The sheer size of the Democratic advantage makes a GOP takeover improbable. However, GOP challengers already are lined up for 15 seats held by Democrats.

• House Republicans enjoy a slight majority of incumbents, declared or undeclared, who face no cross-party opposition: 18 vs. the Democrats’ 16.

• Democratic incumbents face Republican opposition in 15 races; Republican incumbents face Democratic opposition in just four races.

• In races where there are no incumbents running, the edge goes to the Democrats: six seats to five.

Read the whole story and look at the Election Tracker here: http://www.statebillnews.com/2…

Who’s viable? Who’s vulnerable?
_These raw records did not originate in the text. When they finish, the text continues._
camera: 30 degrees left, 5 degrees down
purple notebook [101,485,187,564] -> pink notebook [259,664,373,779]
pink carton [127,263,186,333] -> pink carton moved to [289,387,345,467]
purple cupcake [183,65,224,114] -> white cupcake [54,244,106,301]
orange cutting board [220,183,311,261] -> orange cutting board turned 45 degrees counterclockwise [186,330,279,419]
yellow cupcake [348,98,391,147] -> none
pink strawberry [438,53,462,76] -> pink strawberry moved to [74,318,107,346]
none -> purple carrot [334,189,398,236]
Which party do you think will have control after the next election, and by how many seats?

Comments

5 thoughts on “Dems Unlikely To Relinquish Colorado House in 2010, But …

    1. Joan Fitz Gerald and Dan Gibbs were very special politicians

      JFG had great NAME ID in JeffCo, where the majority of this seat is – despite running with a ‘D,’ JFG was beloved in JeffCo (especially after serving as Clerk there) which gave her ownership over SD16

      Gibbs, on the other hand, won SD16 primarily because he almost won 80% of the vote alone in Summit County – that, alone, carried him to victory

      Overall, Gibbs and JFG were heavily beloved by their home communities, which helped them at the polls – I don’t see any Democrat that could produce those kinds of abberations in a seat like SD16, which ‘should’ go Republican in 2010

      BTW – Don Ytterberg ran a great campaign in 2008 – had it not been for the bailout, I say he would’ve won

      1. SD-16 only has a slim plurality in Jeffco. Another quarter in Boulder and the other half split among the mountain counties.

        Nonetheless, that district has changed quite a bit since the days when Joan was elected for the first time – now it’s about 31% R, 31% D, and 38% U and momentum has been shifting from the Rs. Not to mention that Ds have been building quite a bench throughout the area.

        And, well, I’m just not sure someone who ran the state Constitution Party could beat a strong Dem, whoever it will be.